As discussed previously for the lower housing, the upper housing should also be rectangular. As for the lower housing, the upper housing should also include raised edges to help maintain flatness and provide some stiffness. The housing should be designed such that when placed on a flat surface with its open side down (the side that mates to the lower housing), it is stable and does not rock. As with the pins on the lower housing, the mating sockets on the upper housing should include a lead-in chamfer of approx 0.010 in x 45°
Fig. 3. Three types of housing design.
(0.25 mm x 45°). These chamfers on the pins and sockets will provide easier alignment of the housings during the assembly process. These pins and sockets are the main structures that hold the assembly together. The fit of the pins into the sockets must be worked out very carefully with the housing designer and the molder. If the fit is too tight, the pins will break during the assembly process. If they are too loose, the assembly will not be held together securely enough.
When dimensioning the plastic housings, one edge and one end of the housing should be chosen as the datum edge. This edge should be the same for both the lower and the upper housing (i.e., when the parts are assembled together, the datum edges should be at the same locations on both components).

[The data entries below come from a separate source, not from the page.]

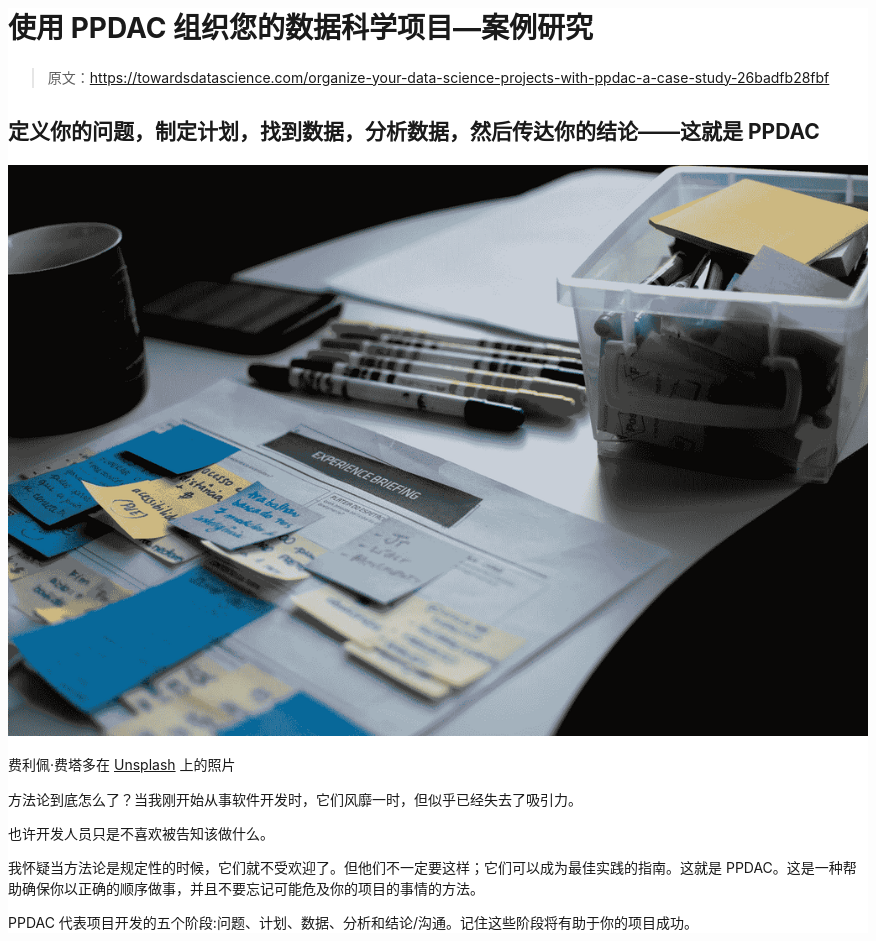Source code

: # 使用 PPDAC 组织您的数据科学项目—案例研究

> 原文：<https://towardsdatascience.com/organize-your-data-science-projects-with-ppdac-a-case-study-26badfb28fbf>

## 定义你的问题，制定计划，找到数据，分析数据，然后传达你的结论——这就是 PPDAC

![](img/1bea2d956d1cb219d118bfcda122499c.png)

费利佩·费塔多在 [Unsplash](https://unsplash.com?utm_source=medium&utm_medium=referral) 上的照片

方法论到底怎么了？当我刚开始从事软件开发时，它们风靡一时，但似乎已经失去了吸引力。

也许开发人员只是不喜欢被告知该做什么。

我怀疑当方法论是规定性的时候，它们就不受欢迎了。但他们不一定要这样；它们可以成为最佳实践的指南。这就是 PPDAC。这是一种帮助确保你以正确的顺序做事，并且不要忘记可能危及你的项目的事情的方法。

PPDAC 代表项目开发的五个阶段:问题、计划、数据、分析和结论/沟通。记住这些阶段将有助于你的项目成功。
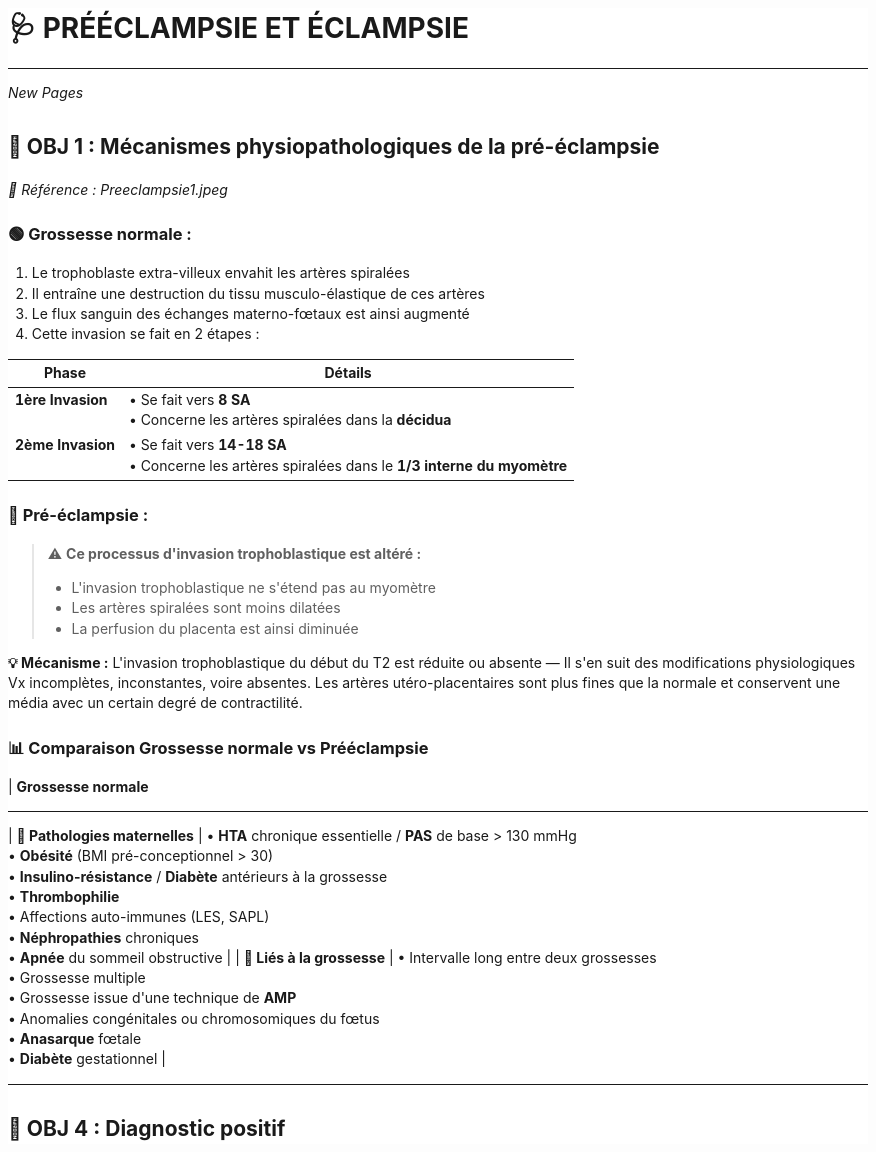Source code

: 
# 🩺 PRÉÉCLAMPSIE ET ÉCLAMPSIE

---

*New Pages*

## 🎯 **OBJ 1 : Mécanismes physiopathologiques de la pré-éclampsie**

*📸 Référence : Preeclampsie1.jpeg*

### 🟢 **Grossesse normale :**

1. Le trophoblaste extra-villeux envahit les artères spiralées
2. Il entraîne une destruction du tissu musculo-élastique de ces artères
3. Le flux sanguin des échanges materno-fœtaux est ainsi augmenté
4. Cette invasion se fait en 2 étapes :

| **Phase**         | **Détails**                                                                 |
|-------------------|---------------------------------------------------------------------------|
| **1ère Invasion** | • Se fait vers **8 SA**<br>• Concerne les artères spiralées dans la **décidua** |
| **2ème Invasion** | • Se fait vers **14-18 SA**<br>• Concerne les artères spiralées dans le **1/3 interne du myomètre** |

### 🔴 **Pré-éclampsie :**

> ⚠️ **Ce processus d'invasion trophoblastique est altéré :**
> - L'invasion trophoblastique ne s'étend pas au myomètre
> - Les artères spiralées sont moins dilatées
> - La perfusion du placenta est ainsi diminuée

**💡 Mécanisme :** L'invasion trophoblastique du début du T2 est réduite ou absente — Il s'en suit des modifications physiologiques Vx incomplètes, inconstantes, voire absentes. Les artères utéro-placentaires sont plus fines que la normale et conservent une média avec un certain degré de contractilité.

### 📊 **Comparaison Grossesse normale vs Prééclampsie**

| **Grossesse normale**

---


| **🏥 Pathologies maternelles** | • **HTA** chronique essentielle / **PAS** de base > 130 mmHg<br>• **Obésité** (BMI pré-conceptionnel > 30)<br>• **Insulino-résistance** / **Diabète** antérieurs à la grossesse<br>• **Thrombophilie**<br>• Affections auto-immunes (LES, SAPL)<br>• **Néphropathies** chroniques<br>• **Apnée** du sommeil obstructive |
| **🤰 Liés à la grossesse** | • Intervalle long entre deux grossesses<br>• Grossesse multiple<br>• Grossesse issue d'une technique de **AMP**<br>• Anomalies congénitales ou chromosomiques du fœtus<br>• **Anasarque** fœtale<br>• **Diabète** gestationnel |

---

## 🎯 **OBJ 4 : Diagnostic positif**
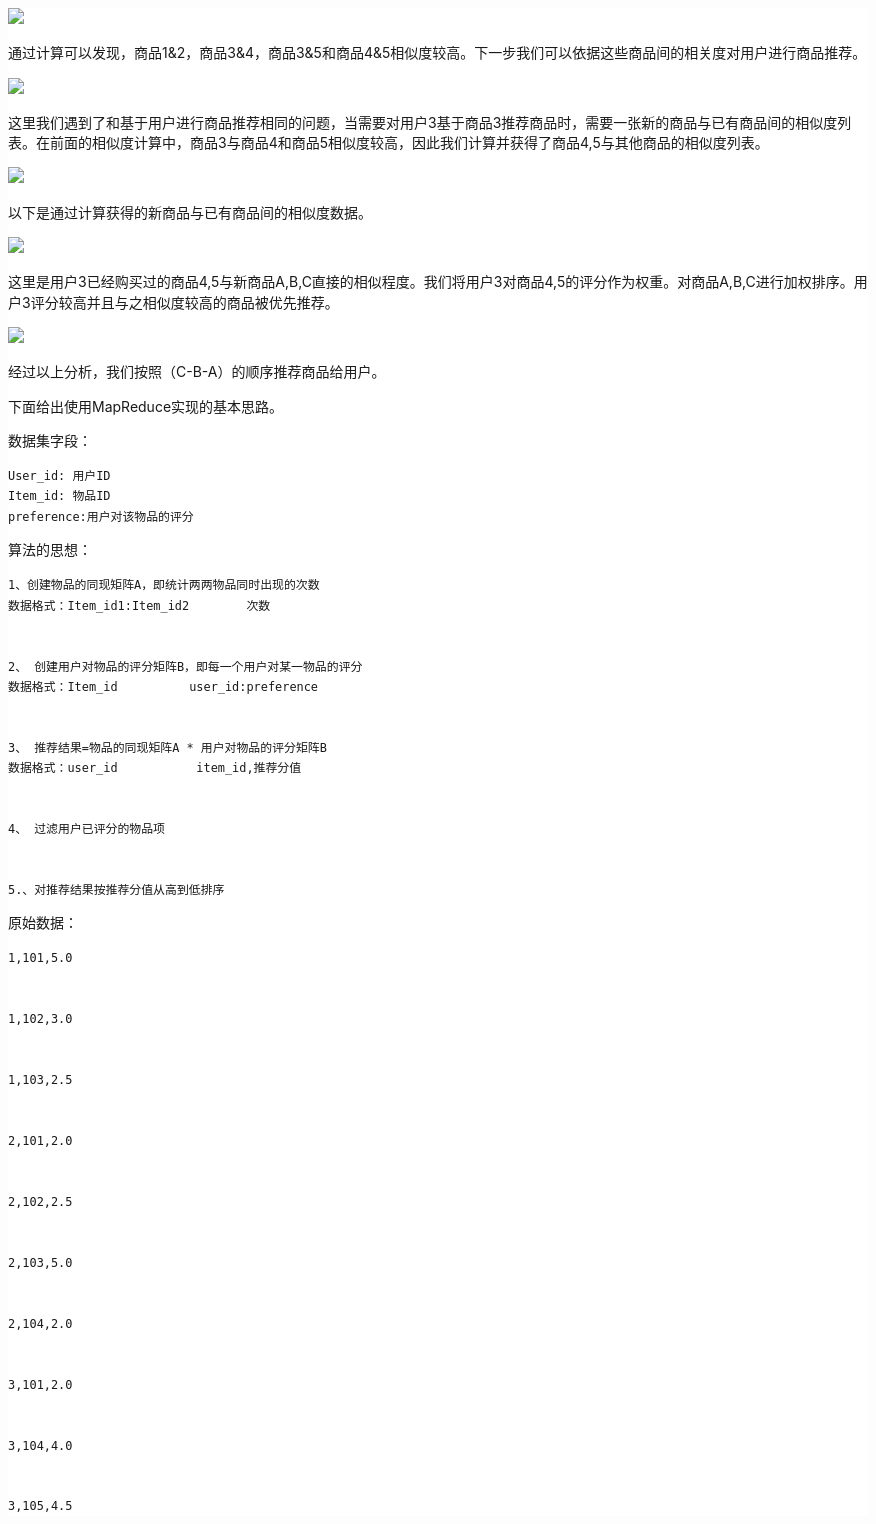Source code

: ![](2fc69c8.png)

通过计算可以发现，商品1&2，商品3&4，商品3&5和商品4&5相似度较高。下一步我们可以依据这些商品间的相关度对用户进行商品推荐。

![](deb59a8.png)

这里我们遇到了和基于用户进行商品推荐相同的问题，当需要对用户3基于商品3推荐商品时，需要一张新的商品与已有商品间的相似度列表。在前面的相似度计算中，商品3与商品4和商品5相似度较高，因此我们计算并获得了商品4,5与其他商品的相似度列表。

![](bdf7bb3.png)

以下是通过计算获得的新商品与已有商品间的相似度数据。

![](af4a7c0.png)

这里是用户3已经购买过的商品4,5与新商品A,B,C直接的相似程度。我们将用户3对商品4,5的评分作为权重。对商品A,B,C进行加权排序。用户3评分较高并且与之相似度较高的商品被优先推荐。

![](6a39a33.png)

经过以上分析，我们按照（C-B-A）的顺序推荐商品给用户。

下面给出使用MapReduce实现的基本思路。

数据集字段：

    User_id: 用户ID
    Item_id: 物品ID
    preference:用户对该物品的评分

算法的思想：

    1、创建物品的同现矩阵A，即统计两两物品同时出现的次数
    数据格式：Item_id1:Item_id2        次数
    
    
    2、 创建用户对物品的评分矩阵B，即每一个用户对某一物品的评分
    数据格式：Item_id          user_id:preference
    
    
    3、 推荐结果=物品的同现矩阵A * 用户对物品的评分矩阵B
    数据格式：user_id           item_id,推荐分值
    
    
    4、 过滤用户已评分的物品项
    
    
    5.、对推荐结果按推荐分值从高到低排序

 原始数据： 

    1,101,5.0
    
    
    1,102,3.0
    
    
    1,103,2.5
    
    
    2,101,2.0
    
    
    2,102,2.5
    
    
    2,103,5.0
    
    
    2,104,2.0
    
    
    3,101,2.0
    
    
    3,104,4.0
    
    
    3,105,4.5
    
    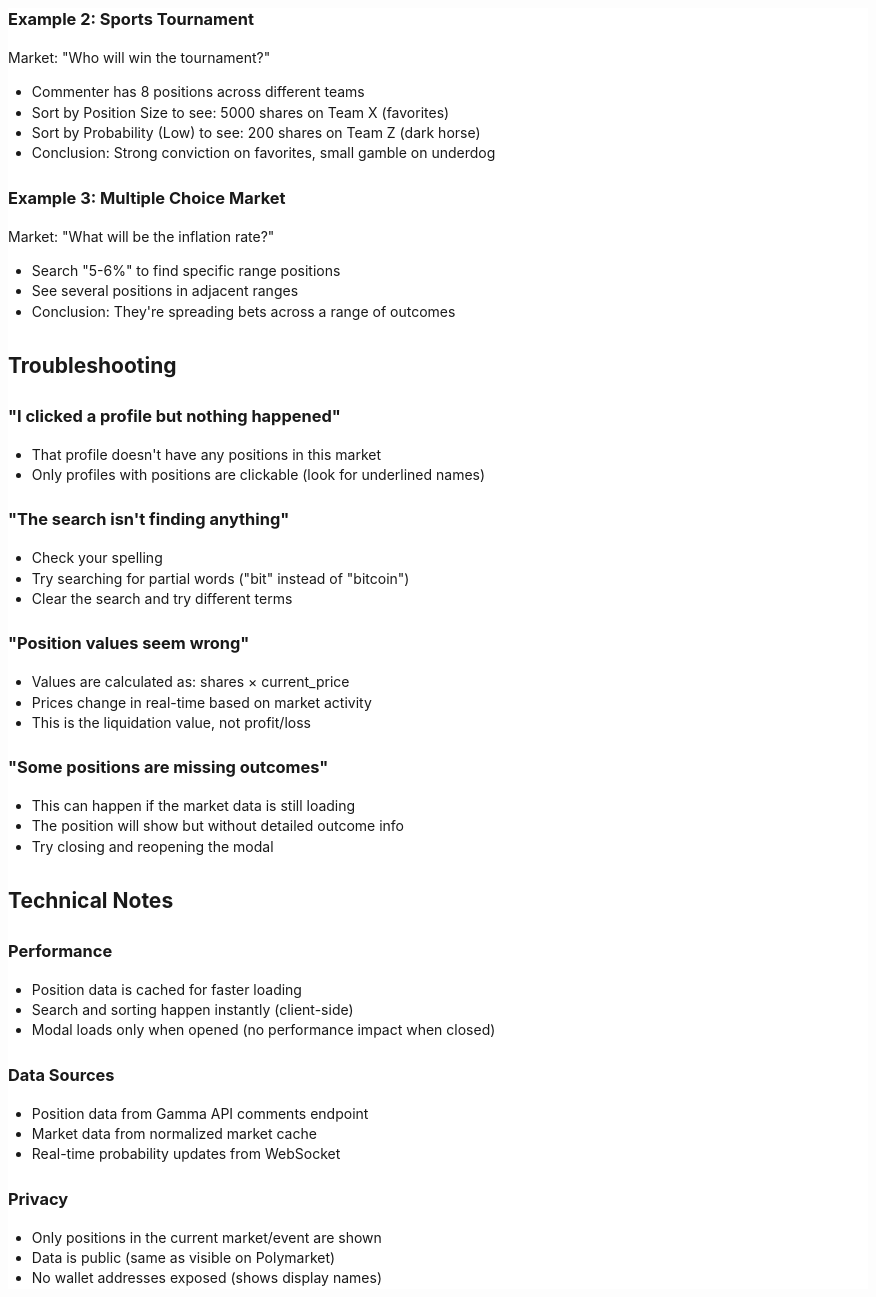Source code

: ### Example 2: Sports Tournament
Market: "Who will win the tournament?"
- Commenter has 8 positions across different teams
- Sort by Position Size to see: 5000 shares on Team X (favorites)
- Sort by Probability (Low) to see: 200 shares on Team Z (dark horse)
- Conclusion: Strong conviction on favorites, small gamble on underdog

### Example 3: Multiple Choice Market
Market: "What will be the inflation rate?"
- Search "5-6%" to find specific range positions
- See several positions in adjacent ranges
- Conclusion: They're spreading bets across a range of outcomes

## Troubleshooting

### "I clicked a profile but nothing happened"
- That profile doesn't have any positions in this market
- Only profiles with positions are clickable (look for underlined names)

### "The search isn't finding anything"
- Check your spelling
- Try searching for partial words ("bit" instead of "bitcoin")
- Clear the search and try different terms

### "Position values seem wrong"
- Values are calculated as: shares × current_price
- Prices change in real-time based on market activity
- This is the liquidation value, not profit/loss

### "Some positions are missing outcomes"
- This can happen if the market data is still loading
- The position will show but without detailed outcome info
- Try closing and reopening the modal

## Technical Notes

### Performance
- Position data is cached for faster loading
- Search and sorting happen instantly (client-side)
- Modal loads only when opened (no performance impact when closed)

### Data Sources
- Position data from Gamma API comments endpoint
- Market data from normalized market cache
- Real-time probability updates from WebSocket

### Privacy
- Only positions in the current market/event are shown
- Data is public (same as visible on Polymarket)
- No wallet addresses exposed (shows display names)
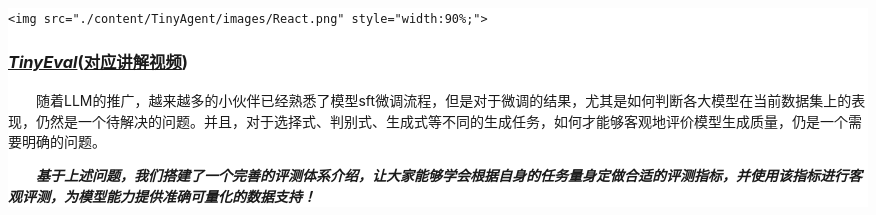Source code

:     <img src="./content/TinyAgent/images/React.png" style="width:90%;">
</div>


### [*TinyEval*](./content/TinyEval)([对应讲解视频](https://meeting.tencent.com/v2/cloud-record/share?id=8b9cf6ca-add6-477b-affe-5b62e2d8f27e&from=3))

&emsp;&emsp;随着LLM的推广，越来越多的小伙伴已经熟悉了模型sft微调流程，但是对于微调的结果，尤其是如何判断各大模型在当前数据集上的表现，仍然是一个待解决的问题。并且，对于选择式、判别式、生成式等不同的生成任务，如何才能够客观地评价模型生成质量，仍是一个需要明确的问题。  

&emsp;&emsp;***基于上述问题，我们搭建了一个完善的评测体系介绍，让大家能够学会根据自身的任务量身定做合适的评测指标，并使用该指标进行客观评测，为模型能力提供准确可量化的数据支持！***

<div align=center>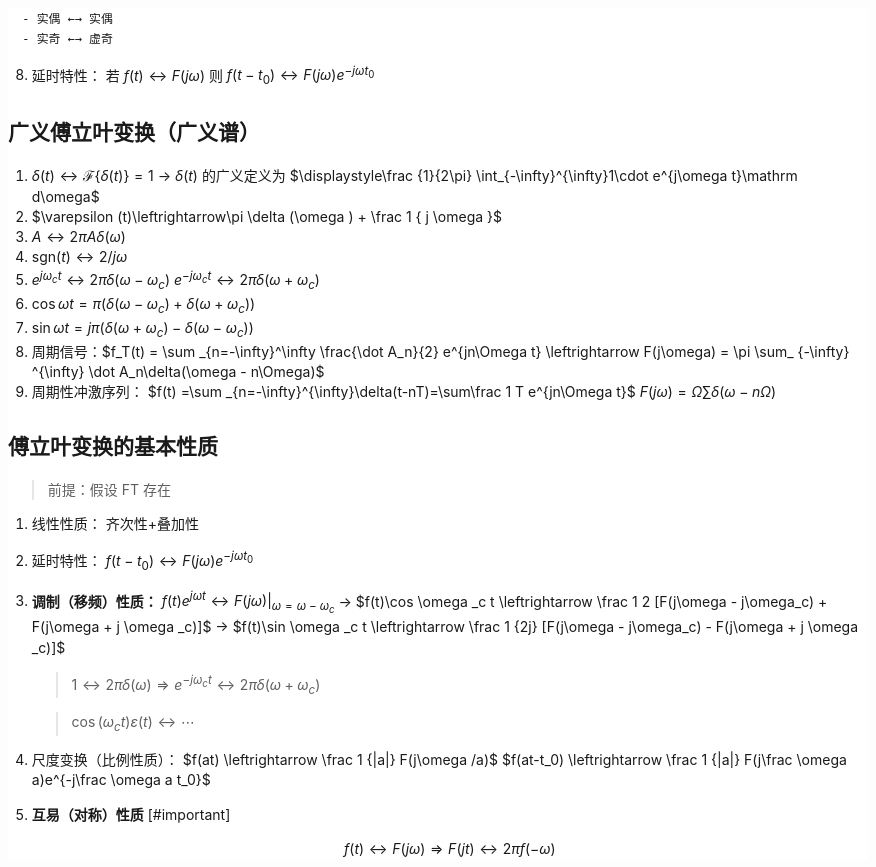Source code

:       - 实偶 ←→ 实偶
      - 实奇 ←→ 虚奇
   8. 延时特性：
      若 $f(t)\leftrightarrow F(j\omega)$
      则 $f(t-t_0)\leftrightarrow F(j\omega)e^{-j\omega t_0}$

## 广义傅立叶变换（广义谱）

1. $\delta(t)\leftrightarrow \mathcal F\{\delta(t)\}=1$
   → $\delta(t)$ 的广义定义为 $\displaystyle\frac {1}{2\pi} \int_{-\infty}^{\infty}1\cdot e^{j\omega t}\mathrm d\omega$
2. $\varepsilon (t)\leftrightarrow\pi \delta (\omega ) + \frac 1 { j \omega }$
3. $A\leftrightarrow 2 \pi A \delta (\omega)$
4. $\mathrm{sgn} (t) \leftrightarrow 2/j\omega$
5. $e^{j\omega_ct}\leftrightarrow 2\pi \delta (\omega - \omega_c)$
   $e^{-j\omega_ct}\leftrightarrow 2\pi \delta (\omega + \omega_c)$
6. $\cos \omega t = \pi(\delta (\omega -\omega _c ) + \delta(\omega +\omega _c))$
7. $\sin \omega t = j\pi(\delta (\omega +\omega _c ) - \delta(\omega -\omega _c))$
8. 周期信号：$f_T(t) = \sum _{n=-\infty}^\infty \frac{\dot A_n}{2} e^{jn\Omega t} \leftrightarrow F(j\omega) = \pi \sum_ {-\infty} ^{\infty} \dot A_n\delta(\omega - n\Omega)$
9. 周期性冲激序列：
   $f(t) =\sum _{n=-\infty}^{\infty}\delta(t-nT)=\sum\frac 1 T e^{jn\Omega t}$
   $F(j\omega) = \Omega \sum \delta (\omega - n \Omega)$

## 傅立叶变换的基本性质

> 前提：假设 FT 存在

1. 线性性质：
   齐次性+叠加性
2. 延时特性：
   $f(t-t_0) \leftrightarrow F(j\omega) e^{-j\omega t_0}$
3. **调制（移频）性质：**
   $f(t)e^{j\omega t} \leftrightarrow F(j\omega ) |_{\omega = \omega - \omega _c}$
   → $f(t)\cos \omega _c t \leftrightarrow \frac 1 2 [F(j\omega - j\omega_c) + F(j\omega + j \omega _c)]$
   → $f(t)\sin \omega _c t \leftrightarrow \frac 1 {2j} [F(j\omega - j\omega_c) - F(j\omega + j \omega _c)]$

   > $1\leftrightarrow 2 \pi \delta(\omega)\Rightarrow e^{-j\omega_c t} \leftrightarrow 2\pi \delta (\omega + \omega _c)$

   > $\cos (\omega_c t )\varepsilon(t) \leftrightarrow \cdots$

4. 尺度变换（比例性质）：
   $f(at) \leftrightarrow \frac 1 {|a|} F(j\omega /a)$
   $f(at-t_0) \leftrightarrow \frac 1 {|a|} F(j\frac \omega a)e^{-j\frac \omega a t_0}$
5. **互易（对称）性质** [#important]

   $$
   f(t)\leftrightarrow F(j\omega)\Rightarrow F(jt) \leftrightarrow 2\pi f(-\omega)
   $$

One very important dimension on the plastic parts—one that it seems is quite often overlooked—is a flatness specification. When plastic parts are molded, they can twist and warp if the mold process is not controlled properly. Warped parts are difficult to process at high speeds in automatic equipment and can cause frequent and annoying machine jams. A reasonable flatness specification for molded housing components should be in the range of 0.03 inch (0.75 mm). This means that when the plastic part is laid on a flat surface, the part should not bow or rock by more than this amount.